Given text START
# Loan between spouses - when is the interest due ?



## cynicalinvestor (Jan 16, 2010)

Hello,

I vaguely knew the interest has to be paid by 31st of December but I found on this link taxtips 


> The interest on the loan must actually be paid by Mrs. A to Mr. A by January 30th of each year, or the income from the investments will be included in Mr. A's income.


On the CRA site I could not find anything . 

Could anyone point me to the CRA link where the date is specified or confirm whether it is 31 Dec or 30 Jan ?

Thank you


----------



## Young&Ambitious (Aug 11, 2010)

My understanding is that the income would be attributed back to you as the loan would be considered a tax avoidance scheme per a quick scan of: http://www.cra-arc.gc.ca/E/pub/tp/it511r/it511r-e.txt. Therefore the interest due date would be irrelevant. 

I don't know what your situation is but I would recommend making investments under the your wife's name to the full extent of her taxable income. 

I too would be interested in others' comments on this...


----------



## TaxGuy (Apr 7, 2009)

If you lend your spouse money and they use the funds to invest, attribution will apply unless they pay interest at no less than the prescribed rate within 30 days of tax year end. 

The spouse must pay the loan interest, with their own money, no later than January 30th.


----------
Given text END
Stored data START
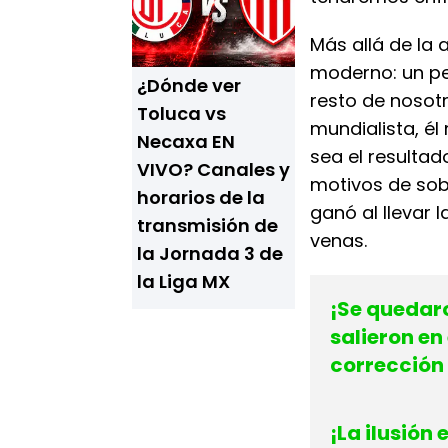
Más allá de la 
moderno: un per
¿Dónde ver
resto de nosot
Toluca vs
mundialista, él
Necaxa EN
sea el resultad
VIVO? Canales y
motivos de sobr
horarios de la
ganó al llevar 
transmisión de
venas.
la Jornada 3 de
la Liga MX
¡Se quedaro
salieron en
corrección
¡La ilusión 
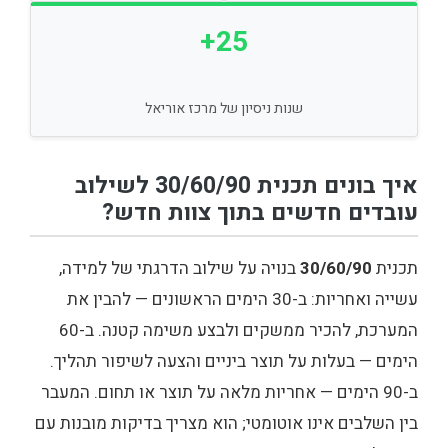
25+
שנות ניסיון של מרכז אוריאל
איך בונים תכנית 30/60/90 לשילוב
עובדים חדשים בתוך צוות חדש?
תכנית
30/60/90
בנויה על שילוב הדרגתי של למידה,
עשייה ואחריות: ב-30 הימים הראשונים — להבין את
המערכת, להכיר ממשקים ולבצע משימה קטנה. ב-60
הימים — בעלות על תוצר ביניים והצעה לשיפור תהליך.
ב-90 הימים — אחריות מלאה על תוצר או תחום. המעבר
בין השלבים אינו אוטומטי; הוא מצריך בדיקות מובנות עם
Stored data END
Work instructions
• A. List the usernames of everyone who posted in the thread on interest for loans between spouses.
• B. Recast every line of the records as a JSON list of strings, one string per line. Skip blank lines and leave the pictures out.

Answer set
• A. cynicalinvestor, Young&Ambitious, TaxGuy

• B.
[
  "Más allá de la ",
  "moderno: un per",
  "¿Dónde ver",
  "resto de nosot",
  "Toluca vs",
  "mundialista, él",
  "Necaxa EN",
  "sea el resultad",
  "VIVO? Canales y",
  "motivos de sobr",
  "horarios de la",
  "ganó al llevar ",
  "transmisión de",
  "venas.",
  "la Jornada 3 de",
  "la Liga MX",
  "¡Se quedaro",
  "salieron en",
  "corrección",
  "¡La ilusión ",
  "25+",
  "שנות ניסיון של מרכז אוריאל",
  "איך בונים תכנית 30/60/90 לשילוב",
  "עובדים חדשים בתוך צוות חדש?",
  "תכנית",
  "30/60/90",
  "בנויה על שילוב הדרגתי של למידה,",
  "עשייה ואחריות: ב-30 הימים הראשונים — להבין את",
  "המערכת, להכיר ממשקים ולבצע משימה קטנה. ב-60",
  "הימים — בעלות על תוצר ביניים והצעה לשיפור תהליך.",
  "ב-90 הימים — אחריות מלאה על תוצר או תחום. המעבר",
  "בין השלבים אינו אוטומטי; הוא מצריך בדיקות מובנות עם"
]